**Assignment A**
In the health technology notes, how many other First Nations have adopted Cowichan's Mustimuhw system?
**Assignment B**
In the health technology notes, rewrite the paragraph beginning "The system discussed is used" as a short bulleted list that keeps its main facts.

**Excerpt to read**

━━━━━━━━━━━━━━━━

The existing WebServices platform is outdated, but the move to more collaborative and information rich (Web 2.0) platform is the direction moving forward. Data is collected from all the HAs with the goal to become a central knowledge base for clinicians around the province.

The strategies are:
Standardization of telephony, software, hardware, and data models.
Single enterprise call rrecording system
Virtualization of systems using vmWare
Intelligent call treatment and management
Currency and redundancy, BCP and high availability
Best practices such as ITIL

The success story for the infrastructure underpinning the service is around the H1N1 pandemic situation, and how well the systems and services provided results to a very emotional demand for service to the people of BC.

First Nations cEMR

Steve came up and spoke around Cowichan's cEMR called Mustimuhw.
Cowichan is a national leader in health care technology and EMR. This system has been adopted by 56 other first nations. It was noted in a Video that members have equal rights and responsibilities in EHealth initiatives. I'm not clear on what that exactly means when the rubber hits the road, but I think the idea is based around easy availability to the health information for the members, and collaborative health goal setting and monitoring.

The system discussed is used for the nation members across all health disciplines, and the system is designed to be culturally sensitive to First Nations. Terms and pictures that resonate with First Nations members are used throughout the system. goal setting and success monitoring tools are available as are delivery of notes to the Members to ensure they feel included the management of their own health care.

The systems architecture is based on the concept of disconnected use due to the travel requirements to areas with little or no network connectivity by the clinicians.

The personal health promotion aspects discussed earlier as the equal rights and responsibilities layers up to community health care management and reporting, providing better insight into the overall status of health in First Nations.

━━━━━━━━━━━━━━━━

**Excerpted data**
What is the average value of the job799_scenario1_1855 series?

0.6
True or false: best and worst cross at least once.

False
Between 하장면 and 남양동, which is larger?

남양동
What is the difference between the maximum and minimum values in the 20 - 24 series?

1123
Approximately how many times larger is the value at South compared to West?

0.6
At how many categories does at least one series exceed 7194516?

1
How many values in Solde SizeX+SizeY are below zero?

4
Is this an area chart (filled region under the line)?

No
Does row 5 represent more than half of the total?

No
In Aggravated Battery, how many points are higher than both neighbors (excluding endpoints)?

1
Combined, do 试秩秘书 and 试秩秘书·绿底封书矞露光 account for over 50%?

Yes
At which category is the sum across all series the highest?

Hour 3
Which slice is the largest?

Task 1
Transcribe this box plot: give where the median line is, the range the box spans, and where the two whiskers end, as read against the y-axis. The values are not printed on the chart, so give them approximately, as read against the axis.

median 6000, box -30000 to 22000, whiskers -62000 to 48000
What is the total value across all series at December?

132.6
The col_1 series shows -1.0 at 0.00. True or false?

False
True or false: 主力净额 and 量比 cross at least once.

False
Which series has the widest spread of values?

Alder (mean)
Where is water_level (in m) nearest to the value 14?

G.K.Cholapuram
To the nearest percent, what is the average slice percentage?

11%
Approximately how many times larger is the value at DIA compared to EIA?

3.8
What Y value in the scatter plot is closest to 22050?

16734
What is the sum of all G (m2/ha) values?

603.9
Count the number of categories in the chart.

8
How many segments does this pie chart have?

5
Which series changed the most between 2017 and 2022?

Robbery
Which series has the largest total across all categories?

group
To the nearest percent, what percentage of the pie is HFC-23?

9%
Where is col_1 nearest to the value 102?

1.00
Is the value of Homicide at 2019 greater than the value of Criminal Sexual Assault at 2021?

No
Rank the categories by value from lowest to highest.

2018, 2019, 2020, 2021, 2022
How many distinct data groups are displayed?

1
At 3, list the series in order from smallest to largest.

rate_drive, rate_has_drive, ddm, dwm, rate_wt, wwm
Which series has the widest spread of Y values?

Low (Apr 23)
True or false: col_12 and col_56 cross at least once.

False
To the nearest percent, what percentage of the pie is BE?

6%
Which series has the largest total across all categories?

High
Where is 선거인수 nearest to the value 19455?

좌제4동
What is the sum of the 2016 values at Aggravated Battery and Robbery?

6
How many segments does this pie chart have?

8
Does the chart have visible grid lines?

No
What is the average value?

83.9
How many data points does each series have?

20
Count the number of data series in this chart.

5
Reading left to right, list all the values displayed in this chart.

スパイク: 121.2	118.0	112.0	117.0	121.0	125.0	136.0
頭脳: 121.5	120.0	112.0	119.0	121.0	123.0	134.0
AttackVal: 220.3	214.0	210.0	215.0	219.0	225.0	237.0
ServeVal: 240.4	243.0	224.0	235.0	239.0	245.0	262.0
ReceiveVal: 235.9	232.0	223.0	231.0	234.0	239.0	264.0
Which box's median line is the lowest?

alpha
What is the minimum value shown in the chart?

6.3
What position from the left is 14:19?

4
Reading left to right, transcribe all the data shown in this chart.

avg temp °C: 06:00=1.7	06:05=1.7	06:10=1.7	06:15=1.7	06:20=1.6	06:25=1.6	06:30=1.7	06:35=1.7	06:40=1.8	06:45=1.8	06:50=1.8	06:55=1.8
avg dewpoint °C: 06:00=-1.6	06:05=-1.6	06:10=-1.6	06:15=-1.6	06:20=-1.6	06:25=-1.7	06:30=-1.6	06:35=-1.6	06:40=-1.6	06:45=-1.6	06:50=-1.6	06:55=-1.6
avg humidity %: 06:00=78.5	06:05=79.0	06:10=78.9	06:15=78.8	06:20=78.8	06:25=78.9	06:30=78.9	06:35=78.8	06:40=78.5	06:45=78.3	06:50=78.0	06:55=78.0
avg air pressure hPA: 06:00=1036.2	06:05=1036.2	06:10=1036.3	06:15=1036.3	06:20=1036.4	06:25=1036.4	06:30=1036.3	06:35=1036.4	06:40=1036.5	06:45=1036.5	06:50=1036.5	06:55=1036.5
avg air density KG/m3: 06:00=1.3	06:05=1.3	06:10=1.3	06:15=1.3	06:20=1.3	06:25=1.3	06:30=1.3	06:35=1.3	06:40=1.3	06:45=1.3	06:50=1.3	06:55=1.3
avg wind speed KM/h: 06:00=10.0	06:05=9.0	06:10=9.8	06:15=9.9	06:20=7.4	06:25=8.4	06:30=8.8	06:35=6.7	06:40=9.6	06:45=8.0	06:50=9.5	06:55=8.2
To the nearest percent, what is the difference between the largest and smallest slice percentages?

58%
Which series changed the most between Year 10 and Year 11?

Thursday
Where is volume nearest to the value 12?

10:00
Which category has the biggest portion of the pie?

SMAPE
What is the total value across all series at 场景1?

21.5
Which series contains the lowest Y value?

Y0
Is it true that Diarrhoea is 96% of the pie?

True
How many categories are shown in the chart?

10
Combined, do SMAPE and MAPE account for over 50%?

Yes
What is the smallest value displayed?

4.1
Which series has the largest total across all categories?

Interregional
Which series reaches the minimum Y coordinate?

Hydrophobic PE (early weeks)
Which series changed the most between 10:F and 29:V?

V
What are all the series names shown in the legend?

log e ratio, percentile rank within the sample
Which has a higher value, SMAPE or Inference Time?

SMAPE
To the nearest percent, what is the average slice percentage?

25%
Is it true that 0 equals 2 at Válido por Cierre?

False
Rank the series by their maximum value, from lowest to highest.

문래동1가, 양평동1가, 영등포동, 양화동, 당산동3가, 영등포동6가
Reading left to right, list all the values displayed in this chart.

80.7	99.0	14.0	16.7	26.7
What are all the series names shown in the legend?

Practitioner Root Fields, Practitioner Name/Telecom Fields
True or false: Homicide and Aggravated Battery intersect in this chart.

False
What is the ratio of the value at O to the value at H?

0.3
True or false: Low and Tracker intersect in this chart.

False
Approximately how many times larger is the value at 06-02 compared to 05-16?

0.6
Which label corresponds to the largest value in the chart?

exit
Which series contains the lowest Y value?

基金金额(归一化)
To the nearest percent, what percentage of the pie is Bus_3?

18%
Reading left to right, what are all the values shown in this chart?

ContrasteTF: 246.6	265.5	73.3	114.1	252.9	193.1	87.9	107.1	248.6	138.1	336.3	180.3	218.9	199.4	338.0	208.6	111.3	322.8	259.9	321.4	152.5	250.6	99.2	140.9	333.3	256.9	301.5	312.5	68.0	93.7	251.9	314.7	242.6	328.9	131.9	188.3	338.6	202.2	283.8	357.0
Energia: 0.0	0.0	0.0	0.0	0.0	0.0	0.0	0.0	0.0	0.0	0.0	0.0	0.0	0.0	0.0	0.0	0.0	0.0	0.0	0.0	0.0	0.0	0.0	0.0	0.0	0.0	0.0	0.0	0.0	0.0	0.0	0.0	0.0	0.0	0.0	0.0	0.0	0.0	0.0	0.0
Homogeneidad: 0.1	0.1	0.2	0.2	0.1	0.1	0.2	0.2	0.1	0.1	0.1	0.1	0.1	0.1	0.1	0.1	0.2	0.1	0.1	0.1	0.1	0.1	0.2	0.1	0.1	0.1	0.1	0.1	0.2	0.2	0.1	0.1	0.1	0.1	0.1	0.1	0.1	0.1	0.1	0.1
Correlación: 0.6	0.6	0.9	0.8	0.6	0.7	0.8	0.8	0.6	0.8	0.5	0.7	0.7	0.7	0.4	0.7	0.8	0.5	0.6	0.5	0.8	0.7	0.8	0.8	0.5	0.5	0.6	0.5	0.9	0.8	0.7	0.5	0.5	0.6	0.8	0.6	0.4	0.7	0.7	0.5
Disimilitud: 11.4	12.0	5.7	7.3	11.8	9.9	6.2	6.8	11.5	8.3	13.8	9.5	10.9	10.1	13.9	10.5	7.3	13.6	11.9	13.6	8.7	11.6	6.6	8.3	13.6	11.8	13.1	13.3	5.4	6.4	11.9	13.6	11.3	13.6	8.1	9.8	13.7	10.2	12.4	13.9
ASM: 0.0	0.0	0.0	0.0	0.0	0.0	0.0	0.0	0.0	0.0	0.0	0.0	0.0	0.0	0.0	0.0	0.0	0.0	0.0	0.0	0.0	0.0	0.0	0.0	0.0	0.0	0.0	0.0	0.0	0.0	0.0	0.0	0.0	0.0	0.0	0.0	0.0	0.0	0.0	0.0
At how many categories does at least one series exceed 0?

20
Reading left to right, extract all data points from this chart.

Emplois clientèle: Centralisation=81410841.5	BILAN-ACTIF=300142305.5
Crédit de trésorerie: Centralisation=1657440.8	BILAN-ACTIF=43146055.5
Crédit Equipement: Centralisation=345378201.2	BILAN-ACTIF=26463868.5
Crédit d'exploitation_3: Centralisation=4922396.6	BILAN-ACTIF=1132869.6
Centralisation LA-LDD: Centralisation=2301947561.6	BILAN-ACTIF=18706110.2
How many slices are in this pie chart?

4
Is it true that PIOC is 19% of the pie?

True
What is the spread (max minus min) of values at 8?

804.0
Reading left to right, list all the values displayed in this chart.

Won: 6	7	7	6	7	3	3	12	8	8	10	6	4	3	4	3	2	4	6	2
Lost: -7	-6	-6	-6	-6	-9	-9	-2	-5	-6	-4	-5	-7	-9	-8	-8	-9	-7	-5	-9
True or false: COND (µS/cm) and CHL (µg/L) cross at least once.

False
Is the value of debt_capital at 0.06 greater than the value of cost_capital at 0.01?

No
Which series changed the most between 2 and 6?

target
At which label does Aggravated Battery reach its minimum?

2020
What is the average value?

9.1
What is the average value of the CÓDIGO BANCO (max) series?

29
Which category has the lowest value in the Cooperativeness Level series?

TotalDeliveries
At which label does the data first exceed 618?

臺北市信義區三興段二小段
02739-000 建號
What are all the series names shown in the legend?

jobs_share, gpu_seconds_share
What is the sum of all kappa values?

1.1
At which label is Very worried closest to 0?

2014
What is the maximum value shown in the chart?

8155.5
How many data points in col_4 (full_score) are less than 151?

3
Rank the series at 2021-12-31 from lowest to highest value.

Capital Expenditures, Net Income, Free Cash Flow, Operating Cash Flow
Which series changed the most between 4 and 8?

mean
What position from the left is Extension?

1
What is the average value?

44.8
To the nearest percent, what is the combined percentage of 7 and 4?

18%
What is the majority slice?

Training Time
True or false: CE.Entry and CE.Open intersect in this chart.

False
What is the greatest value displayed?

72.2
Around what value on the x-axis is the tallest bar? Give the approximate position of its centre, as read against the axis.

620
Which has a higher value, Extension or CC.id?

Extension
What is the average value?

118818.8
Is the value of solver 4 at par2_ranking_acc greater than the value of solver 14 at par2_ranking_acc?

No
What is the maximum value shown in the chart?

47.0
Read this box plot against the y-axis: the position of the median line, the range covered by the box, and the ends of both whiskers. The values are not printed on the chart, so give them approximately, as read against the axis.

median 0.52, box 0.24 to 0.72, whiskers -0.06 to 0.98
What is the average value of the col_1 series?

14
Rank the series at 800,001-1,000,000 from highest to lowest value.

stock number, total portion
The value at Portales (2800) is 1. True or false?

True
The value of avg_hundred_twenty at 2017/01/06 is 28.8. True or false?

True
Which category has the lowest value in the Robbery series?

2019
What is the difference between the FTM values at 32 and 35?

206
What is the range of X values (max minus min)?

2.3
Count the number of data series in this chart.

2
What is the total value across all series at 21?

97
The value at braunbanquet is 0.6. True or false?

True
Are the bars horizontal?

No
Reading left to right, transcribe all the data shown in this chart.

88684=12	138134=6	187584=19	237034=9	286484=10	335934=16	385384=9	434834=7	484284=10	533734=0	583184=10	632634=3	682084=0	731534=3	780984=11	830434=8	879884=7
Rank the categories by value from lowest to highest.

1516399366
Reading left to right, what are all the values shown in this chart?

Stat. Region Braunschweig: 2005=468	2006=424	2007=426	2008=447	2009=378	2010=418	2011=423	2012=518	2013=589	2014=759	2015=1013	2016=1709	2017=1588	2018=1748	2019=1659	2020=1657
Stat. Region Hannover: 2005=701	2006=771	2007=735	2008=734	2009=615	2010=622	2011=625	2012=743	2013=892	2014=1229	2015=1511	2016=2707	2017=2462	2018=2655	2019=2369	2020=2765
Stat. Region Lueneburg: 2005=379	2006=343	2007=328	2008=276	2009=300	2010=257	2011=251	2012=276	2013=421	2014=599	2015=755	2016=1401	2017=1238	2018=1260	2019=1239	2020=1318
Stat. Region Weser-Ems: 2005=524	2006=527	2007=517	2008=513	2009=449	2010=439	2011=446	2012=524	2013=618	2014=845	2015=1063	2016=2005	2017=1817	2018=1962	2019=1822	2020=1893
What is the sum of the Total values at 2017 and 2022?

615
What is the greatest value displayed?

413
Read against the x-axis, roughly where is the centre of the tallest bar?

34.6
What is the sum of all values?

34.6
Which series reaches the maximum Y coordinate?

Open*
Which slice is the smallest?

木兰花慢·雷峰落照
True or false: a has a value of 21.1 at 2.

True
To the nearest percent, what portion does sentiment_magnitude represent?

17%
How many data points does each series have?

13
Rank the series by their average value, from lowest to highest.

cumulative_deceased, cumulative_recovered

━━━━━━━━━━━━━━━━

**Your solution A**
56 other First Nations have adopted it.

**Your solution B**
- Used for nation members across all health disciplines
- Designed to be culturally sensitive to First Nations
- Uses terms and pictures throughout that resonate with First Nations members
- Offers goal setting and success monitoring tools
- Delivers notes to Members so they feel included in managing their own health care